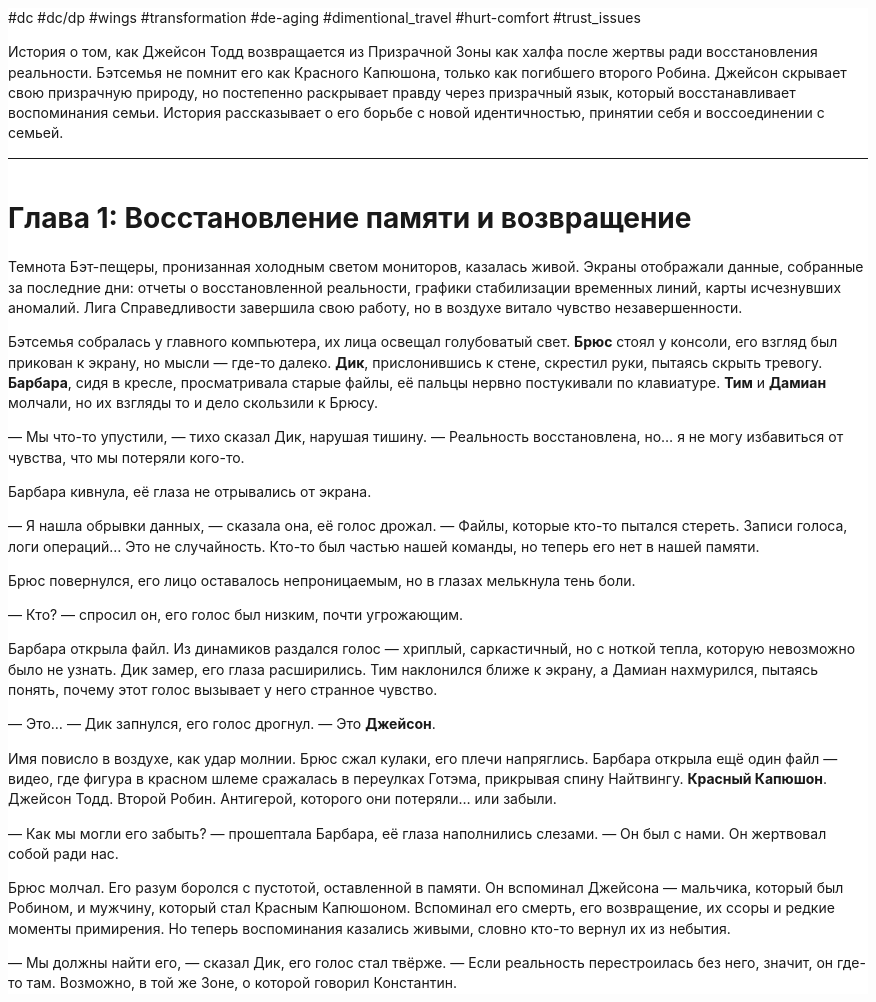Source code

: #dc #dc/dp #wings #transformation #de-aging #dimentional_travel #hurt-comfort #trust_issues

История о том, как Джейсон Тодд возвращается из Призрачной Зоны как халфа после жертвы ради восстановления реальности. Бэтсемья не помнит его как Красного Капюшона, только как погибшего второго Робина. Джейсон скрывает свою призрачную природу, но постепенно раскрывает правду через призрачный язык, который восстанавливает воспоминания семьи. История рассказывает о его борьбе с новой идентичностью, принятии себя и воссоединении с семьей.

---

# **Глава 1: Восстановление памяти и возвращение**

Темнота Бэт-пещеры, пронизанная холодным светом мониторов, казалась живой. Экраны отображали данные, собранные за последние дни: отчеты о восстановленной реальности, графики стабилизации временных линий, карты исчезнувших аномалий. Лига Справедливости завершила свою работу, но в воздухе витало чувство незавершенности. 

Бэтсемья собралась у главного компьютера, их лица освещал голубоватый свет. **Брюс** стоял у консоли, его взгляд был прикован к экрану, но мысли — где-то далеко. **Дик**, прислонившись к стене, скрестил руки, пытаясь скрыть тревогу. **Барбара**, сидя в кресле, просматривала старые файлы, её пальцы нервно постукивали по клавиатуре. **Тим** и **Дамиан** молчали, но их взгляды то и дело скользили к Брюсу.

— Мы что-то упустили, — тихо сказал Дик, нарушая тишину. — Реальность восстановлена, но… я не могу избавиться от чувства, что мы потеряли кого-то.

Барбара кивнула, её глаза не отрывались от экрана.

— Я нашла обрывки данных, — сказала она, её голос дрожал. — Файлы, которые кто-то пытался стереть. Записи голоса, логи операций… Это не случайность. Кто-то был частью нашей команды, но теперь его нет в нашей памяти.

Брюс повернулся, его лицо оставалось непроницаемым, но в глазах мелькнула тень боли.

— Кто? — спросил он, его голос был низким, почти угрожающим.

Барбара открыла файл. Из динамиков раздался голос — хриплый, саркастичный, но с ноткой тепла, которую невозможно было не узнать. Дик замер, его глаза расширились. Тим наклонился ближе к экрану, а Дамиан нахмурился, пытаясь понять, почему этот голос вызывает у него странное чувство.

— Это… — Дик запнулся, его голос дрогнул. — Это **Джейсон**.

Имя повисло в воздухе, как удар молнии. Брюс сжал кулаки, его плечи напряглись. Барбара открыла ещё один файл — видео, где фигура в красном шлеме сражалась в переулках Готэма, прикрывая спину Найтвингу. **Красный Капюшон**. Джейсон Тодд. Второй Робин. Антигерой, которого они потеряли… или забыли.

— Как мы могли его забыть? — прошептала Барбара, её глаза наполнились слезами. — Он был с нами. Он жертвовал собой ради нас.

Брюс молчал. Его разум боролся с пустотой, оставленной в памяти. Он вспоминал Джейсона — мальчика, который был Робином, и мужчину, который стал Красным Капюшоном. Вспоминал его смерть, его возвращение, их ссоры и редкие моменты примирения. Но теперь воспоминания казались живыми, словно кто-то вернул их из небытия.

— Мы должны найти его, — сказал Дик, его голос стал твёрже. — Если реальность перестроилась без него, значит, он где-то там. Возможно, в той же Зоне, о которой говорил Константин.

+++

■ **ACTIVITY**:
Starting with the line with "Имя повисло в" and going on through the end of the items, reproduce those lines with "Барбара" swapped for "Оракул" and everything else unchanged.

■ **FINISHED EXERCISE**:
Имя повисло в воздухе, как удар молнии. Брюс сжал кулаки, его плечи напряглись. Оракул открыла ещё один файл — видео, где фигура в красном шлеме сражалась в переулках Готэма, прикрывая спину Найтвингу. **Красный Капюшон**. Джейсон Тодд. Второй Робин. Антигерой, которого они потеряли… или забыли.

— Как мы могли его забыть? — прошептала Оракул, её глаза наполнились слезами. — Он был с нами. Он жертвовал собой ради нас.

Брюс молчал. Его разум боролся с пустотой, оставленной в памяти. Он вспоминал Джейсона — мальчика, который был Робином, и мужчину, который стал Красным Капюшоном. Вспоминал его смерть, его возвращение, их ссоры и редкие моменты примирения. Но теперь воспоминания казались живыми, словно кто-то вернул их из небытия.

— Мы должны найти его, — сказал Дик, его голос стал твёрже. — Если реальность перестроилась без него, значит, он где-то там. Возможно, в той же Зоне, о которой говорил Константин.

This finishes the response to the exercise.